In Germany, for example, long-stalled ambitions to diversify the nation's gas supply took on new meaning following Russia's invasion of Ukraine and its subsequent cut to pipeline exports. Already this winter, Germany is preparing to begin commissioning work on its first floating LNG terminal, with another five import projects already under development.

Even in Europe's spot gas market, the pull on US LNG could wane this year -- especially as the 2022 winter supply crunch continues to ease.

Already this month, the percentage of US cargoes targeting European destinations has pulled back modestly as demand from end-user in East Asia begin picking up amid a nascent reopening in China. According to S&P Global's latest export data, about 64% of US cargoes already exported this month are destined for Europe -- down from over 70% in fourth-quarter 2022. Exports to Asia, meanwhile, have ticked up. In January, approximately 29% of US cargoes already exported are destined for countries in East Asia, including China, Indonesia, Japan, Singapore, South Korea, Taiwan and Thailand. In Q4, Asia's percentage of US exports averaged just 22%.
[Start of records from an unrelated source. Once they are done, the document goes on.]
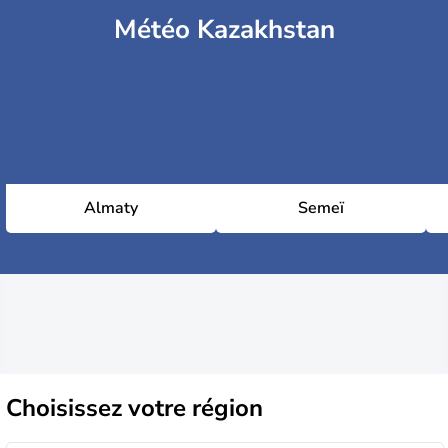
Météo Kazakhstan
Almaty
Semeï
Choisissez
votre région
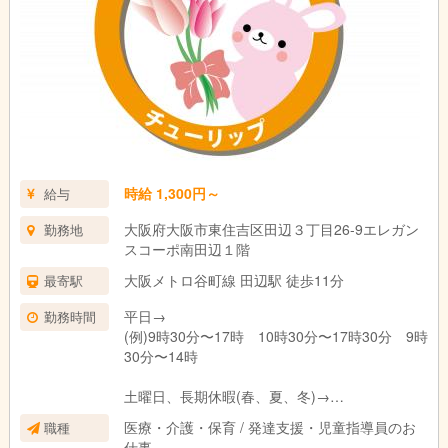
時給 1,300円～
給与
大阪府大阪市東住吉区田辺３丁目26-9エレガン
勤務地
スコーポ南田辺１階
大阪メトロ谷町線 田辺駅 徒歩11分
最寄駅
平日→
勤務時間
(例)9時30分〜17時 10時30分〜17時30分 9時
30分〜14時
土曜日、長期休暇(春、夏、冬)→
(例)8時30分〜16時30分 9時30分〜16時 8時30
医療・介護・保育 / 発達支援・児童指導員のお
職種
分〜14時
仕事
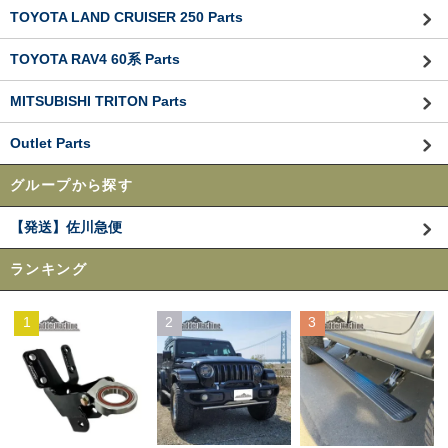
TOYOTA LAND CRUISER 250 Parts
TOYOTA RAV4 60系 Parts
MITSUBISHI TRITON Parts
Outlet Parts
グループから探す
【発送】佐川急便
ランキング
1
2
3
Looking ahead, as China's economy continues to open, the country could see an increase in LNG demand this year, along with other imported fuels.

"Historically, China has been an active buyer of uncommitted spot LNG. Last year, however, China's imports were roughly equal to its ... contracted supply. Looking into 2023, we see a 10 mt (+16%) rise in Chinese demand [year on year]," Morgan Stanley analyst McDermott said in the Jan. 6 investor note.